Он отпрянул и бросился бежать. Они провожали его взглядами без выражения, пока он не скрылся с глаз в бурьяне, а потом вновь занялись своей рыбиной.
В полумиле дальше по железной дороге он наткнулся на состав на ветке – старый паровоз из черного листового железа и с надписями стершимся золотом и деревянные вагоны, спокойно догнивавшие на солнышке. Ползучки заплетали разбитые окна пассажирских вагонов, древних и мелово-бурых, с их проклепанными швами и комингсами на ранту, словно что-то герметизированное для спусков в море. Он прошагал по проходу между пыльно-зелеными и изглоданными парчовыми сиденьями. Пролетела птица. По железным ступенькам спустился наземь. Голос произнес: Ладно, паря, слезай с этих вагонов.
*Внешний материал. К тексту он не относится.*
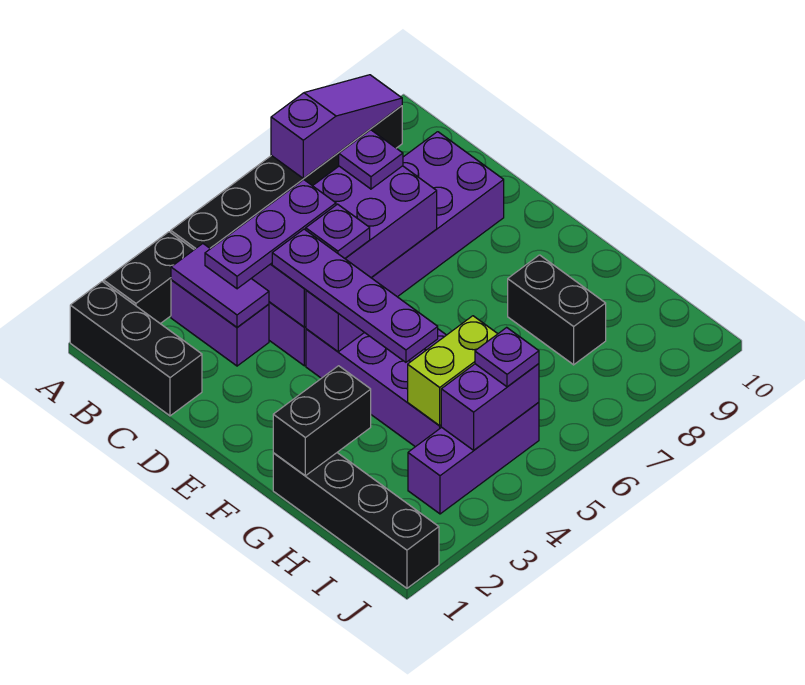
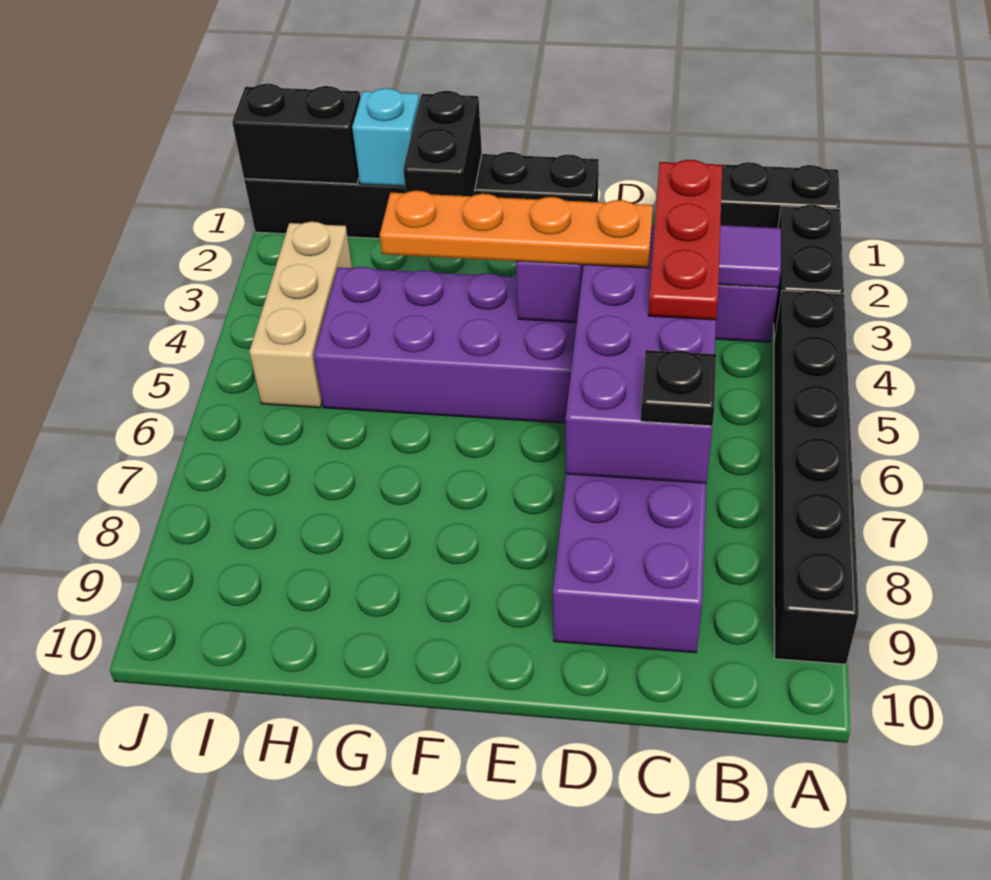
purple 1x3 slope [271,75,402,179] -> none
purple 1x3 plate [205,180,336,289] -> red 1x3 plate [648,160,722,320]
purple 1x1 plate [339,130,403,189] -> black 1x1 plate [641,350,716,426]
purple 1x4 plate [272,229,438,362] -> orange 1x4 plate [380,191,653,268]
purple 1x1 plate [306,204,370,258] -> none
black 1x4 brick [273,453,439,588] -> black 1x6 brick [244,152,599,238]
black 1x2 brick [508,255,606,365] -> black 1x2 brick moved to [232,84,360,184]
none -> cyan 1x1 brick [352,88,420,186]
lime 1x2 brick [408,316,498,426] -> none
purple 1x3 brick [408,402,539,514] -> tan 1x3 brick [249,222,352,408]
purple 1x2 brick [441,364,539,450] -> none
purple 1x1 plate [475,327,539,387] -> none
Хэррогейт повернулся и узрел, как по рельсам к нему идет железнодорожник в робе, старорежимный, с тяжелой латунной часовой цепью, на нем висящей, в полосатом картузе.
Сельский мыш повернулся глянуть, куда бежать, но тот приостановился и нагнулся над заржавленной вагонеткой со своей длинноносой масленкой. Он качал головой и бормотал. С заклинившей шейки оси капало старое черное машинное масло. Он выпрямился и сверился с часами размером с будильник, которые носил в кармане робы. И где сегодня дружки твои? спросил он.